[Source records]
★ ★ ★ ★ ★

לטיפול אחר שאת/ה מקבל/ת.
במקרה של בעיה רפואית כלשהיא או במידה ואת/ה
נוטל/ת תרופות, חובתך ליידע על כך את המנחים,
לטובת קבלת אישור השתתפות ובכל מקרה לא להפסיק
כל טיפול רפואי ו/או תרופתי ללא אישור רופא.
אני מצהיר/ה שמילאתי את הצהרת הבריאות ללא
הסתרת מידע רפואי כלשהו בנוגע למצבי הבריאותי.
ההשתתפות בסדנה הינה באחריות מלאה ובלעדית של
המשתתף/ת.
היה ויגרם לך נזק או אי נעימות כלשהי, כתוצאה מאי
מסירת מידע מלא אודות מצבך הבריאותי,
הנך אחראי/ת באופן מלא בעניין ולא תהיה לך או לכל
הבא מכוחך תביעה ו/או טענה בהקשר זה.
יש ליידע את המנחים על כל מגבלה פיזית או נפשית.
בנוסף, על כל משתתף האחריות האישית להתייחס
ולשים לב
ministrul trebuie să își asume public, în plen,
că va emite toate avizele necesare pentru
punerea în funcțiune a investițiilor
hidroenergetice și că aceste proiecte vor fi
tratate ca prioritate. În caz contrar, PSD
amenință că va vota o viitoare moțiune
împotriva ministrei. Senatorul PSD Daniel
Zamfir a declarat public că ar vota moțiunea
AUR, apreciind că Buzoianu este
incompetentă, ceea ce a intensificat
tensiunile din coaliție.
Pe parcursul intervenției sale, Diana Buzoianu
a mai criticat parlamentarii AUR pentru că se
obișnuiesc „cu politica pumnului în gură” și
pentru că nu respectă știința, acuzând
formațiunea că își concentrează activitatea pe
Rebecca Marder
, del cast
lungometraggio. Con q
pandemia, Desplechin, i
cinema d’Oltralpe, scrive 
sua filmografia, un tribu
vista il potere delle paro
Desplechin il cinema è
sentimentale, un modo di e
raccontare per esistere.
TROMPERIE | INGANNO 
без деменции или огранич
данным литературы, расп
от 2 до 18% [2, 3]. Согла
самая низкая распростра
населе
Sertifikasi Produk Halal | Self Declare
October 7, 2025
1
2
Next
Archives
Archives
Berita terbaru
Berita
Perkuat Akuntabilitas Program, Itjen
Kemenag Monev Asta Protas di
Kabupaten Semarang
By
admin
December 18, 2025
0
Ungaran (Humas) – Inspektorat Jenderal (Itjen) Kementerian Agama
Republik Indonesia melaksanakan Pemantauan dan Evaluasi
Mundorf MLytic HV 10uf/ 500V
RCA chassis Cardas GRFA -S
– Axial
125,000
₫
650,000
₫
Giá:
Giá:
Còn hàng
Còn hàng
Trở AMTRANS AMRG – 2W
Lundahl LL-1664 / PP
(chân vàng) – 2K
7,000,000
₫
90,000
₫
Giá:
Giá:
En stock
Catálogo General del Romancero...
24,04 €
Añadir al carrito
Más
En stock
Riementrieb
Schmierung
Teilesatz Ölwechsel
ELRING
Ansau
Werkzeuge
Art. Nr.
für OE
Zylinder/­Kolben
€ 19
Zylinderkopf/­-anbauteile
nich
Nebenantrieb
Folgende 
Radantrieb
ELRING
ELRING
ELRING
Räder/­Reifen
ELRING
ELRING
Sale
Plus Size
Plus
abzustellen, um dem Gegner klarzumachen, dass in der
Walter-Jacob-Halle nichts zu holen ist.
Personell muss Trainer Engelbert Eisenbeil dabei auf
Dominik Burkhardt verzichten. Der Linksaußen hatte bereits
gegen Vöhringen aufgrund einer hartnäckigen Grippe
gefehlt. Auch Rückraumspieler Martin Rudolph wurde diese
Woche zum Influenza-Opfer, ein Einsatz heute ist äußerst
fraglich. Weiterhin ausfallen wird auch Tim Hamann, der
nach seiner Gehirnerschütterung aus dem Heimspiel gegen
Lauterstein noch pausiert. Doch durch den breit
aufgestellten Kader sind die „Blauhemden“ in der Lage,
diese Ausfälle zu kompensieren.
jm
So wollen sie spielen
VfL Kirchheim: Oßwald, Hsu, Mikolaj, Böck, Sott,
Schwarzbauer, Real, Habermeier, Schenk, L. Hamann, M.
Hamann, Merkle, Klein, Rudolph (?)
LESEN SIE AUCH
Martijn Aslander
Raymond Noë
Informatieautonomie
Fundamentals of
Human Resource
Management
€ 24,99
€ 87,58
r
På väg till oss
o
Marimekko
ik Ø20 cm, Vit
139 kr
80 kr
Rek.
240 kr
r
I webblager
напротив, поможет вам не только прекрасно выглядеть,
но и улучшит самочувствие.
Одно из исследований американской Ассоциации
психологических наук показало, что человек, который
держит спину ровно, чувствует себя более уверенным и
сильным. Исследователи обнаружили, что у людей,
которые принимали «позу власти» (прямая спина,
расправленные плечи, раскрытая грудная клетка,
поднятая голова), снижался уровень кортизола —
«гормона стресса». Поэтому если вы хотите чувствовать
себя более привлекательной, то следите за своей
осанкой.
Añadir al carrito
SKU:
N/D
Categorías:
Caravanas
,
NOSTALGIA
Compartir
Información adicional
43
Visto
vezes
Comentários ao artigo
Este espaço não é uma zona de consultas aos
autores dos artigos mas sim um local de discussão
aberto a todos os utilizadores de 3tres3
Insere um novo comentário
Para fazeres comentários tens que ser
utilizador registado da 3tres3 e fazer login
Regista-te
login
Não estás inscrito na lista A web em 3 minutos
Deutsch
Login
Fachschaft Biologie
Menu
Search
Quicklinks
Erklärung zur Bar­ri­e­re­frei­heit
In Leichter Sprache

★ ★ ★ ★ ★

[Activity]
Each line from the top of the listing down to and including the one containing "punerea în funcțiune a investițiilor" should be transcribed exactly; nothing else is to be output.

[Result for this exercise]
לטיפול אחר שאת/ה מקבל/ת.
במקרה של בעיה רפואית כלשהיא או במידה ואת/ה
נוטל/ת תרופות, חובתך ליידע על כך את המנחים,
לטובת קבלת אישור השתתפות ובכל מקרה לא להפסיק
כל טיפול רפואי ו/או תרופתי ללא אישור רופא.
אני מצהיר/ה שמילאתי את הצהרת הבריאות ללא
הסתרת מידע רפואי כלשהו בנוגע למצבי הבריאותי.
ההשתתפות בסדנה הינה באחריות מלאה ובלעדית של
המשתתף/ת.
היה ויגרם לך נזק או אי נעימות כלשהי, כתוצאה מאי
מסירת מידע מלא אודות מצבך הבריאותי,
הנך אחראי/ת באופן מלא בעניין ולא תהיה לך או לכל
הבא מכוחך תביעה ו/או טענה בהקשר זה.
יש ליידע את המנחים על כל מגבלה פיזית או נפשית.
בנוסף, על כל משתתף האחריות האישית להתייחס
ולשים לב
ministrul trebuie să își asume public, în plen,
că va emite toate avizele necesare pentru
punerea în funcțiune a investițiilor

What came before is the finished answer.